We will need to have certain parts of that site be closed down, which had one-time on paper financial impacts. We felt that we did not require, nor could we have the ability to give that kind of guidance on how much we were writing down. We just got the information recently. I hope the market and the shareholders appreciate how fast we were able to react to the condition.
I think that would probably, I would like for us, at least internally, I'm very, very proud of our team and our ability to identify the market difficulties, ability to forecast and look at leading indicators, not lagging indicators, leading indicators to say, "Hey, going forward, this site cost will increase as we discontinue these products." The thought process was not, "Here's what we're going to do with the totality and where do you need it." The thought process went from, "Okay, there's some headwinds in the market.
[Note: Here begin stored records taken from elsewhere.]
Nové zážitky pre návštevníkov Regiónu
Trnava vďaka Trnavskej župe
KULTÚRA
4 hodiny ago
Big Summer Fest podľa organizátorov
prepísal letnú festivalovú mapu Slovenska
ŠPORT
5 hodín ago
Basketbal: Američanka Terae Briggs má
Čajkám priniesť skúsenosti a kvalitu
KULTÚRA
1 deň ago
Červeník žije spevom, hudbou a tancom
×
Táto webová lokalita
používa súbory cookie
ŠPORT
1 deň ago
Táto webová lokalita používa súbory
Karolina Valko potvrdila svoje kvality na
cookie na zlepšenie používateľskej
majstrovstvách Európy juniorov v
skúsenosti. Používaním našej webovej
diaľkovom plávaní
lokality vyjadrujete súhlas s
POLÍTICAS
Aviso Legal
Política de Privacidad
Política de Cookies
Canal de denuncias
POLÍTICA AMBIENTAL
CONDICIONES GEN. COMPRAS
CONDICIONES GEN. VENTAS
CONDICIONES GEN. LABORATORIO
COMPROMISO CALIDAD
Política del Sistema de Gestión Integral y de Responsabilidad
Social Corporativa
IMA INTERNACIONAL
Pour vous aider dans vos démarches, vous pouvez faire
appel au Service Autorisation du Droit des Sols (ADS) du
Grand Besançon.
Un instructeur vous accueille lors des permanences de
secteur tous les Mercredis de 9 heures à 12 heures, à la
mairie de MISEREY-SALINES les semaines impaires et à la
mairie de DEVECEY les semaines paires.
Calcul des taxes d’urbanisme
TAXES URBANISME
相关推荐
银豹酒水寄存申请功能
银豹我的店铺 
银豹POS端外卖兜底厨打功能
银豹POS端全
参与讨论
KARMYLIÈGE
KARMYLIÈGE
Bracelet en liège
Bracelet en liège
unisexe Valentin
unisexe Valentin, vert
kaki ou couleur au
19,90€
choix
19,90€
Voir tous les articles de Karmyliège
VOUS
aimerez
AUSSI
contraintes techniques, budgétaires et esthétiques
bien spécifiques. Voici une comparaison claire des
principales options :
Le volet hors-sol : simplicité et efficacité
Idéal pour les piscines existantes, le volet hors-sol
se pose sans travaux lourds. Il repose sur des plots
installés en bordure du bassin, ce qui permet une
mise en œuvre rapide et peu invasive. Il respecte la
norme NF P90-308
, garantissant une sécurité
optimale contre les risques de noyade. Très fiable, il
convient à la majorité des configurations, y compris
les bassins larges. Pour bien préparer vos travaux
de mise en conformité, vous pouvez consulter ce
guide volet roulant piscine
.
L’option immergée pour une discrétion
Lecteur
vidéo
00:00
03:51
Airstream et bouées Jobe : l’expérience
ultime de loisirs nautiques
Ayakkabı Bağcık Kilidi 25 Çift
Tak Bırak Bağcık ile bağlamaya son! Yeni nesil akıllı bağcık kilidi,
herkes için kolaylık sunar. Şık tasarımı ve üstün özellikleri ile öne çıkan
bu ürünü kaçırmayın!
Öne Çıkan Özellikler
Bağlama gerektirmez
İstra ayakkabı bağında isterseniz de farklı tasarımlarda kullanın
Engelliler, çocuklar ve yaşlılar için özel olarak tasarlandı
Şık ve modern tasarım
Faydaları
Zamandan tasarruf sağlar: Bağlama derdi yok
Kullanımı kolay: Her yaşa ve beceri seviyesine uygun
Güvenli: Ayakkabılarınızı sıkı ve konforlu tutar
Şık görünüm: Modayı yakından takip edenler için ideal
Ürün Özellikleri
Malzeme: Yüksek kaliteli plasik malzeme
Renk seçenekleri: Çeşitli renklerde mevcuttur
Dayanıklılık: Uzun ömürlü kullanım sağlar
These headwinds in the market deducted from us to say, 'Okay, we need to discontinue 15 products.'" The discontinuation of these and accelerated discontinuation of these 15 products meant that we would need to have a higher cost in the point of facility.
We need to move products out of there, which deduct everything. That site, actually, we had to evaluate the validity of that site by itself very quickly as a CDMO. Like I said, I want to commend our team. We were tirelessly to evaluate these certain conditions and react quickly enough so that the impact would only affect one quarter. I would like to focus on the positives of that and the fact that we're not able to give any indication or any sort of alert to the investors or the market of what that dollar amount is. I think that would be a little irresponsible to throw a number out there. These are the numbers that we've gotten most recently. I will stress again, from a process standpoint and from a legal process standpoint, we're not closing a company.
We're not closing a full operation. It was part of an operation with some production lines, although it was in a different facility. The closure of that facility was in due course of the normal evaluation of the business post-acquisition. I will also highlight focusing on the positives. This will result and has resulted already in higher gross margins and higher net profits for the company.
Thank you, Bobby. This marks the end of the earnings call today. Bobby, would you like to close the call?
Yeah, I would like to thank all the investors for listening on this call. As you know, I'm sure everybody's very concerned about the current Trump administration and what all its policies and all its announcements affect our industry. I can only say that we are on top of everything every day.
You have a strong leadership team here that is invested in the future and the future benefits and the future success of Bora. I think the leadership team has reacted very, very strongly in a very positive manner to ensure the future profits and the future growth and the future potential of Bora. I also really want to thank all the investors for your patience, investors for understanding the current market conditions and what the leadership team here is doing on a 24-hour basis to ensure the success of Bora in the future. Thank you, everybody.
Thank you for joining us today. Wish you have a good day or evening. Bye-bye.